If the probabilities do not add to 1, they will be automatically scaled.
- Normal Random Distribution
Specify the mean and the standard deviation. The default values are 0 for the mean and 1 for the standard deviation.
- Poisson Random Distribution
Specify the lambda in the "Lambda" entry. Lambda is the average number of events in a unit time interval.
- Exponential Random Distribution
Specify b in the "b Value" entry.
- Binomial Random Distribution
Specify the probability of success (p) in the "p Value" entry and the number of trials (n) in the "Number of Trials" entry. The Binomial distribution is a discrete distribution in which the experiment consists of n identical trials. Each trial is independent of other the trials and has two possible outcomes, a success or a failure. The probability of success p is constant from one trial to another. The mean of a random variable that has a Binomial distribution is E(X) = np, and the variance is var(X) = np(1-p).
- Negative Binomial Distribution
Specify the probability of success p in the "p Value" entry and the number of failures r in the "Number of Failures" entry.
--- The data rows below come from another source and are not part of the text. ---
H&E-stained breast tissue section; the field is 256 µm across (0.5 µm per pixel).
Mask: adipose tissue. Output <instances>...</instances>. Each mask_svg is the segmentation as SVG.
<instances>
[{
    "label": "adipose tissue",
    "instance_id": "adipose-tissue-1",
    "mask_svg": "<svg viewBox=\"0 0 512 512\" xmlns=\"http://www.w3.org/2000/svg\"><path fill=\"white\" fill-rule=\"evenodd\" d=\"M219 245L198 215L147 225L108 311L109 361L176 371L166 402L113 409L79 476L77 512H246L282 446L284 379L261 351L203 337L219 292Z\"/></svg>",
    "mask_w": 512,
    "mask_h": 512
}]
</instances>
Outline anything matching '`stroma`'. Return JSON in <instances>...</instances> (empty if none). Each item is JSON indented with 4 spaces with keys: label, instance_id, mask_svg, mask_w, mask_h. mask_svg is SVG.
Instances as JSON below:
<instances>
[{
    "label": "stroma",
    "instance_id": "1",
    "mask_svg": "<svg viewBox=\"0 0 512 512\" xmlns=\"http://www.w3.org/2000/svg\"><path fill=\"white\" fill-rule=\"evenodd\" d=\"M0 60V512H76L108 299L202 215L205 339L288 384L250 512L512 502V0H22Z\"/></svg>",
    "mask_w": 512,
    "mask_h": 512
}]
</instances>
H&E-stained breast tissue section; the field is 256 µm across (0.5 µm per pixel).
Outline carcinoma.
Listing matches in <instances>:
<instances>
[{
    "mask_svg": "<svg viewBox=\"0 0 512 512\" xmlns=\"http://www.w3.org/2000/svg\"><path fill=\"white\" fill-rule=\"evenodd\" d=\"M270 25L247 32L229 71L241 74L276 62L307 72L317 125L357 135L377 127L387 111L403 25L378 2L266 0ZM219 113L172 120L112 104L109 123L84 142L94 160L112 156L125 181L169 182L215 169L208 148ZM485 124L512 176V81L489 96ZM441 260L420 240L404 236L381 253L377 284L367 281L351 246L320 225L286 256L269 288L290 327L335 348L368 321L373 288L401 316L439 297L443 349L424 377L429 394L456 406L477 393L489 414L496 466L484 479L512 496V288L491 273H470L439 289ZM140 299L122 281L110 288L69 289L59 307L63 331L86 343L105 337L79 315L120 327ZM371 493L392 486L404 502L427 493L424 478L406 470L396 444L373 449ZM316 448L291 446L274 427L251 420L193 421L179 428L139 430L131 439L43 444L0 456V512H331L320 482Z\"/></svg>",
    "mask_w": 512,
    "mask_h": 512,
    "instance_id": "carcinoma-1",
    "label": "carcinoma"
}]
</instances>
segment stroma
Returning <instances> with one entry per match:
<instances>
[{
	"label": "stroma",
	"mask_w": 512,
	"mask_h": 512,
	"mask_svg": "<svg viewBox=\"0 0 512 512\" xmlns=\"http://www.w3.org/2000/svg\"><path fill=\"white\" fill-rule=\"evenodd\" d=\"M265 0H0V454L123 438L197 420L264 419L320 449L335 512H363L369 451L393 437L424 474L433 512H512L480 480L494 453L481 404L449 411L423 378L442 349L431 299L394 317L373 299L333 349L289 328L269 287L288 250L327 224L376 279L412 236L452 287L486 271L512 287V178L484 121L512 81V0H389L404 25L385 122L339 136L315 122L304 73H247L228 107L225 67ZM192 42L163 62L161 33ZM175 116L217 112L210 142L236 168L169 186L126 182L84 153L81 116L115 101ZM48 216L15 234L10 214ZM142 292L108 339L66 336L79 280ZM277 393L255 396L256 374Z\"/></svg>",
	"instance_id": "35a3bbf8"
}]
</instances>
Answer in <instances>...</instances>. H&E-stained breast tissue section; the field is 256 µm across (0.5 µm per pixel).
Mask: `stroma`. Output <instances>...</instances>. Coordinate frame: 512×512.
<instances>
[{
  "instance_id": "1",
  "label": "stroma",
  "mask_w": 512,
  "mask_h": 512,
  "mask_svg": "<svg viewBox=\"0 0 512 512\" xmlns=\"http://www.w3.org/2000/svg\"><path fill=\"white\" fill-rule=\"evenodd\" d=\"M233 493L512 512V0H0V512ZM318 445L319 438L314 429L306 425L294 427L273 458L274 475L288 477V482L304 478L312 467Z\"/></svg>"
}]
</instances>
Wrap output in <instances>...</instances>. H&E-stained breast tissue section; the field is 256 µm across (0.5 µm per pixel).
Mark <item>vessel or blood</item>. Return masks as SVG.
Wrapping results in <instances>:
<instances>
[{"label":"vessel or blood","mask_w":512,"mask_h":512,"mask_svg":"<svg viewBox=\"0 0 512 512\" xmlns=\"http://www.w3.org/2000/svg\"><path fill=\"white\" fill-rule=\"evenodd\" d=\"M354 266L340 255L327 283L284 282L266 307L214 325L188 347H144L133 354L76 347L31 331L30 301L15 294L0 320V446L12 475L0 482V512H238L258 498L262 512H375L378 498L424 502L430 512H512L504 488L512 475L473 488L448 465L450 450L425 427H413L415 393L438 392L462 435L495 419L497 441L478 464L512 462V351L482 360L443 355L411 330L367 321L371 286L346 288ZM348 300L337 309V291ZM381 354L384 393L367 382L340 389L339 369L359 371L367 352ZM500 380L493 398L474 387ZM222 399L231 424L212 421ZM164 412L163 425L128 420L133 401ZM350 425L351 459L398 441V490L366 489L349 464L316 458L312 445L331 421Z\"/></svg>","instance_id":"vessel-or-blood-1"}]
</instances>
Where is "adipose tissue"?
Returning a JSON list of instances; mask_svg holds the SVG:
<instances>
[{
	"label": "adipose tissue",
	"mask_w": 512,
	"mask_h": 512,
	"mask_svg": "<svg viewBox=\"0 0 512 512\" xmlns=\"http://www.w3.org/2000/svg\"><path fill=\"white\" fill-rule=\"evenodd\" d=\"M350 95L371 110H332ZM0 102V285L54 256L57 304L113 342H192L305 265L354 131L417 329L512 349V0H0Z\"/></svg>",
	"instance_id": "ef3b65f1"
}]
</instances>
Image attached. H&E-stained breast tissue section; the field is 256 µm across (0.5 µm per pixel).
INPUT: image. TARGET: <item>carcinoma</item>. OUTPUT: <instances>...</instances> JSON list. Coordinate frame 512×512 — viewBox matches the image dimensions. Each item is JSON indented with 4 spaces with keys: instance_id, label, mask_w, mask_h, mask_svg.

Negative Binomial distribution is a discrete distribution in which the experiment consists of a sequence of independent trials. Each trial has two possible outcomes, a success or a failure. The probability of success p is constant from one trial to another. The experiment continues until r failures are observed, where r is fixed in advance. The mean of a random variable that has a Negative Binomial distribution is E(X) = r(1-p)/p, and the variance is var(X) = r(1-p)/p^2.
- Bernoulli Random Distribution
Specify the probability of success (p) in the "p Value" entry. p is a probability value between 0 and 1. The Bernoulli distribution has two random values 0 and 1, and p is the probability to observe value 1. The mean of a random variable that has a Bernoulli distribution is E(X) = 1(p) + 0(1-p) = p, and the variance is var(X) = p(1-p).
- Uniform Random Distribution
Specify the range of the continuous random variable with the "Between:" and "And:" entries. The default values for these entries are 0 and 1.